> **Stored data**
————————

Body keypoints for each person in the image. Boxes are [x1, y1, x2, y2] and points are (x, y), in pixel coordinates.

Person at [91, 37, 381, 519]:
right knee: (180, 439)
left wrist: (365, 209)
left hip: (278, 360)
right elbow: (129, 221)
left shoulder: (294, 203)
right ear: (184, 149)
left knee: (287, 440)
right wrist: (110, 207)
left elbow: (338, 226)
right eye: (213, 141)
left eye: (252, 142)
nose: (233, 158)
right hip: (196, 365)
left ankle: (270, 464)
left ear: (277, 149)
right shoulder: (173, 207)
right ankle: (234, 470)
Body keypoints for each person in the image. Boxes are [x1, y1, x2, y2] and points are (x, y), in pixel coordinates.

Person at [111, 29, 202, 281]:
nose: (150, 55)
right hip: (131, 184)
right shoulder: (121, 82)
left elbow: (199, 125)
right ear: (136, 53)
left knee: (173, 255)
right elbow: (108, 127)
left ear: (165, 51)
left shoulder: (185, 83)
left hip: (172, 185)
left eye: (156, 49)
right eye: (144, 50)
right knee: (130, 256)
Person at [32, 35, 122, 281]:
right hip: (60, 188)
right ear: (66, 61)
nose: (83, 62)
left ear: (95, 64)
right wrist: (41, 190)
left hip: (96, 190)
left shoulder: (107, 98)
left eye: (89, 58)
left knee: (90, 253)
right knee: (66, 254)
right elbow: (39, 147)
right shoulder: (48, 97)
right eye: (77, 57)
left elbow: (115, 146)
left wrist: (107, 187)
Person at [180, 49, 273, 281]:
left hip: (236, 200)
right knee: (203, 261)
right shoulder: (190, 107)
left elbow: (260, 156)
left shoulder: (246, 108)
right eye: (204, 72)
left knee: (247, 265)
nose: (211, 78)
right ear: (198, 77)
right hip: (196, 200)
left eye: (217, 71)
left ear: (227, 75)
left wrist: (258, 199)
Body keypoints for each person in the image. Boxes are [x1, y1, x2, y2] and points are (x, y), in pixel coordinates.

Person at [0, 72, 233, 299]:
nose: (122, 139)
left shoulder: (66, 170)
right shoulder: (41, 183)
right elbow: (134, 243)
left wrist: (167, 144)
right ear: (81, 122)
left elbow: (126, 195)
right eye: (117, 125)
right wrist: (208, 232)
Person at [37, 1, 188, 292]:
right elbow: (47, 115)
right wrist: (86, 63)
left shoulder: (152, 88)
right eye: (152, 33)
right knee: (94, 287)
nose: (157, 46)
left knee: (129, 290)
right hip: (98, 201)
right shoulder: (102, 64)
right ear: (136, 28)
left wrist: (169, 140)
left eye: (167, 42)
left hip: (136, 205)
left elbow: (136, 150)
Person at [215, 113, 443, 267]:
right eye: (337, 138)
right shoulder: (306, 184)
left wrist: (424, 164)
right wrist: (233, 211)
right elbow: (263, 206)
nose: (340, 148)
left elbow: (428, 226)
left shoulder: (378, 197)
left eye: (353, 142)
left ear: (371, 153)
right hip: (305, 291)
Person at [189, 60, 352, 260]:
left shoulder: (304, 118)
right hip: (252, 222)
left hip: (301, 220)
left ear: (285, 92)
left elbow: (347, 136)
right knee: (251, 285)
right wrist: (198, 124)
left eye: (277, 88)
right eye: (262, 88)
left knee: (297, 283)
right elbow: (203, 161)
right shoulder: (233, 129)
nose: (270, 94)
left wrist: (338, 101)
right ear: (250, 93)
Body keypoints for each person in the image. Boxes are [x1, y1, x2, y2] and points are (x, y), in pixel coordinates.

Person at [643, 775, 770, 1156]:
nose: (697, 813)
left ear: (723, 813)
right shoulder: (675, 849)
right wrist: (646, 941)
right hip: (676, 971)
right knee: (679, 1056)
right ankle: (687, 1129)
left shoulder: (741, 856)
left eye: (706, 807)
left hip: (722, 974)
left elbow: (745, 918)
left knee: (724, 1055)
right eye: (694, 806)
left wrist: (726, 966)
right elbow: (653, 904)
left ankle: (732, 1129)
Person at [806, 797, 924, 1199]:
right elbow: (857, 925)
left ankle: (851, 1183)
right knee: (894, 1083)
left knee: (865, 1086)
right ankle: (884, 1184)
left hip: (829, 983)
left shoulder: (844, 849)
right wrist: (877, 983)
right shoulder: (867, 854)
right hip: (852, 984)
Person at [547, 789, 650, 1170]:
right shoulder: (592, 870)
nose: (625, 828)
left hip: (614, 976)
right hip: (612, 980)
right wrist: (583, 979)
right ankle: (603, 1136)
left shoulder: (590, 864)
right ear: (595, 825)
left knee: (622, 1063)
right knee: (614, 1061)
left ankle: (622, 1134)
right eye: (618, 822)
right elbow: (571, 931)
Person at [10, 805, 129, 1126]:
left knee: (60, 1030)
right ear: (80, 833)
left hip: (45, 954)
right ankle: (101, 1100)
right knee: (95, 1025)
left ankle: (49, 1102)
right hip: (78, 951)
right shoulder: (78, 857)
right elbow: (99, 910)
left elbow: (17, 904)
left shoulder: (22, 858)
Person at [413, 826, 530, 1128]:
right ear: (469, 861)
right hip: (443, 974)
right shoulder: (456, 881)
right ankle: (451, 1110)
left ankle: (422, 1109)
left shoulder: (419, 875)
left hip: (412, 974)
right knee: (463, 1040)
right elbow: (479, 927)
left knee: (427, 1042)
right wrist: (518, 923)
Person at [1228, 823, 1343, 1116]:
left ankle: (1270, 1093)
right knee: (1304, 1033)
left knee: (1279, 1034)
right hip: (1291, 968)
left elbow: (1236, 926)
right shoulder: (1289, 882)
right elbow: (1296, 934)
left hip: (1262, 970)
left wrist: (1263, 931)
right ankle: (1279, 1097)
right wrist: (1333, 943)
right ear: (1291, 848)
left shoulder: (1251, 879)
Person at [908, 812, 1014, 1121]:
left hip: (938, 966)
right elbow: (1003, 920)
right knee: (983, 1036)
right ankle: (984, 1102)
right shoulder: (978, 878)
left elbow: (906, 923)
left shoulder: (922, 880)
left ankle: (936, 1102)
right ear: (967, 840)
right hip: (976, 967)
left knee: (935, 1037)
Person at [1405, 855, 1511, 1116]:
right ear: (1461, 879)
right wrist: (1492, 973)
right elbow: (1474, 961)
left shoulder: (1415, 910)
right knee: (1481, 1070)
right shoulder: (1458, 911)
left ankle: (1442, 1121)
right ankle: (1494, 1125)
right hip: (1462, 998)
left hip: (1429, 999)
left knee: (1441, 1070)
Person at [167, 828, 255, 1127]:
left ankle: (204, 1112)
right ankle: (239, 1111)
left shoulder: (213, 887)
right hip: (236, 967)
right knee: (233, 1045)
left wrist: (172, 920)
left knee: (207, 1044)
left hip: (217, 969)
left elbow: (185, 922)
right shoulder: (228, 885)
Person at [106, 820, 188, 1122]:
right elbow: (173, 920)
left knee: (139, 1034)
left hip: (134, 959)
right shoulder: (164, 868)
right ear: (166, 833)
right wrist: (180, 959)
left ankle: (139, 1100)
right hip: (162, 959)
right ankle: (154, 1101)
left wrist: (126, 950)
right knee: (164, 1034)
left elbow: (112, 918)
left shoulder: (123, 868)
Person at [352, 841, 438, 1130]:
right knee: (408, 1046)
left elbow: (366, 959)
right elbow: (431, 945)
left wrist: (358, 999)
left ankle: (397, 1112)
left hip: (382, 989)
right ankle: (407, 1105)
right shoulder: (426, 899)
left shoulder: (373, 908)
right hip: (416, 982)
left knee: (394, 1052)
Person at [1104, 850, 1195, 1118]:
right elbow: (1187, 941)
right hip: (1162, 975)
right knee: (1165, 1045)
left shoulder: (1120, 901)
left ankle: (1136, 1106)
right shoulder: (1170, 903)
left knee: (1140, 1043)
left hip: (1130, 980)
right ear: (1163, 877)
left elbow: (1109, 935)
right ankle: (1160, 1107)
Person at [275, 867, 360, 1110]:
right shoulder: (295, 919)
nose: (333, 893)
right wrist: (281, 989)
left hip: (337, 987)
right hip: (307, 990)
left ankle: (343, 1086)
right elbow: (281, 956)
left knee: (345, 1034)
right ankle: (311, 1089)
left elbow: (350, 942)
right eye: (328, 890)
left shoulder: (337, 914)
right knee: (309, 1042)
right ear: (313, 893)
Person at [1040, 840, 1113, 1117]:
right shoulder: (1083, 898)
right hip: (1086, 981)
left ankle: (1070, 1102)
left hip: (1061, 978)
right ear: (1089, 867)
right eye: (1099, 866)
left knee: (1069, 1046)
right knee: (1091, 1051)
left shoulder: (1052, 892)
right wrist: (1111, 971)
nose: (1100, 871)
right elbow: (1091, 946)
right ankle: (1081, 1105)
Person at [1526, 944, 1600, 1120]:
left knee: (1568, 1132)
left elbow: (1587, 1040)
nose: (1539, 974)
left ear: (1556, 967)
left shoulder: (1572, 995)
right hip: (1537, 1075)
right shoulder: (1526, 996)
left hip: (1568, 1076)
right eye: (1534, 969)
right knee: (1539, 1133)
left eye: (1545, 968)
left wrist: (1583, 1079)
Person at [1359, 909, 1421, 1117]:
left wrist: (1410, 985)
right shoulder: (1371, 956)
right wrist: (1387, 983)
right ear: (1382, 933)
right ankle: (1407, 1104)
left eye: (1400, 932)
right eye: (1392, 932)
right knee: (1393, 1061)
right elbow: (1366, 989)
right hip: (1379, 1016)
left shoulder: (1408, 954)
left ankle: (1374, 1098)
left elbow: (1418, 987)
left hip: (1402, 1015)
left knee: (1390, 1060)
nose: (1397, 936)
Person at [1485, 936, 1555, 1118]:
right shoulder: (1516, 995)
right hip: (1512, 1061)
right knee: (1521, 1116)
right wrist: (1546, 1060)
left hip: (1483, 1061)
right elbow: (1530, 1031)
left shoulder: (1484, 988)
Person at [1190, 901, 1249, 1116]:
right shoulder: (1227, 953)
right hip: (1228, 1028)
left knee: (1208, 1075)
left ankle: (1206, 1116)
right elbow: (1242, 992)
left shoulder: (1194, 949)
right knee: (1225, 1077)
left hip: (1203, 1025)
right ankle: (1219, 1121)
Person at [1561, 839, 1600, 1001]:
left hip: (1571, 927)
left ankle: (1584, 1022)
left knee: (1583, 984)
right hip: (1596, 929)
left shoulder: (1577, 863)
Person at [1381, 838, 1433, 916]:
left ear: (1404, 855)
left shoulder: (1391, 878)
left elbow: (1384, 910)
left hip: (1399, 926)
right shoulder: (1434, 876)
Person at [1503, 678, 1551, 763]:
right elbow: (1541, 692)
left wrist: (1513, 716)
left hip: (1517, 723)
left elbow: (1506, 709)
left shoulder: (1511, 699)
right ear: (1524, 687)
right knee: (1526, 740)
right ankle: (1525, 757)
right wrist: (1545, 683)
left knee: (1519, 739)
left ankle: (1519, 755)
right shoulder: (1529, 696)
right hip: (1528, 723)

————————

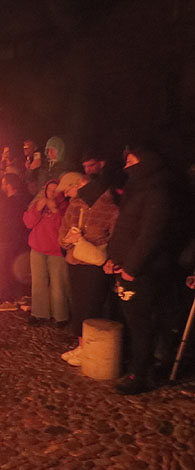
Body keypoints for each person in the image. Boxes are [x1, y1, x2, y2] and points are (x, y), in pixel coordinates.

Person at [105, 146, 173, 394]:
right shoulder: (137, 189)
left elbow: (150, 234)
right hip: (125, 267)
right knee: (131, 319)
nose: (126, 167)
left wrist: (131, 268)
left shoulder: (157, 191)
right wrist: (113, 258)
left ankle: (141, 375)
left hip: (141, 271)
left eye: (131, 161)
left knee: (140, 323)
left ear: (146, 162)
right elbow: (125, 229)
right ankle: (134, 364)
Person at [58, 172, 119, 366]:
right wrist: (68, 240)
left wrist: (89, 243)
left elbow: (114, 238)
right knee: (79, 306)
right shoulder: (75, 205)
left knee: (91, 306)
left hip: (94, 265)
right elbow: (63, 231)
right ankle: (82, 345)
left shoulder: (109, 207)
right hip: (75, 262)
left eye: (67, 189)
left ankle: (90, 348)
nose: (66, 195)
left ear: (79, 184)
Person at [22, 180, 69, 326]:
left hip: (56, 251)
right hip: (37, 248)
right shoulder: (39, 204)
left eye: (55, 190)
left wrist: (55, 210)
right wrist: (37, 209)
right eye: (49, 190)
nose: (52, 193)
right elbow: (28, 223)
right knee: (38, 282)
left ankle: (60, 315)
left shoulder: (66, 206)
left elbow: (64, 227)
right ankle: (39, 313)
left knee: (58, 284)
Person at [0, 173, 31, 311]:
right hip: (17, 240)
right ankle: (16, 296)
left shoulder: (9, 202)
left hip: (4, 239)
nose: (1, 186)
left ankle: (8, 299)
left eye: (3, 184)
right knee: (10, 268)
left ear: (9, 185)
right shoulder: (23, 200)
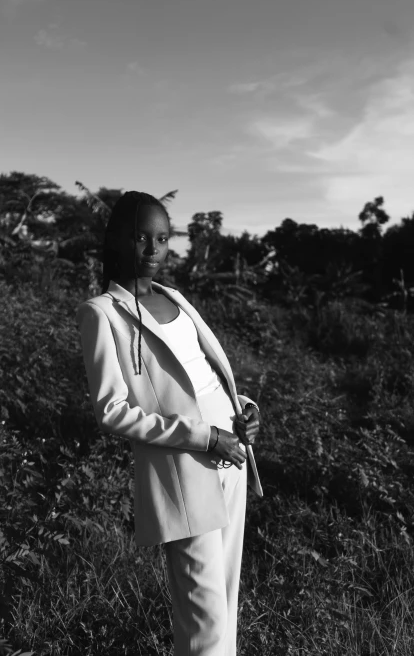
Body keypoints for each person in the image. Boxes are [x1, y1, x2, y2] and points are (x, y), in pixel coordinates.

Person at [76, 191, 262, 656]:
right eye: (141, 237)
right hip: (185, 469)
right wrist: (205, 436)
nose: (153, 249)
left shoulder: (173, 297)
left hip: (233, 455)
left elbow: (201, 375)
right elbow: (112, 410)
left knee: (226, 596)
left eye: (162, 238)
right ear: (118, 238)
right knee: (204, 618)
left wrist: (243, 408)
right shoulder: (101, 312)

————————

> **Problem details**
Copy the records above exactly, beginning at the line that contains "right ankle: (1219, 1121)" and stopping after the line that contains "left hip: (1399, 926)".

> **Written solution**
right ankle: (1219, 1121)
Person at [1561, 839, 1600, 1001]:
left hip: (1571, 927)
left ankle: (1584, 1022)
left knee: (1583, 984)
right hip: (1596, 929)
left shoulder: (1577, 863)
Person at [1381, 838, 1433, 916]:
left ear: (1404, 855)
left shoulder: (1391, 878)
left elbow: (1384, 910)
left hip: (1399, 926)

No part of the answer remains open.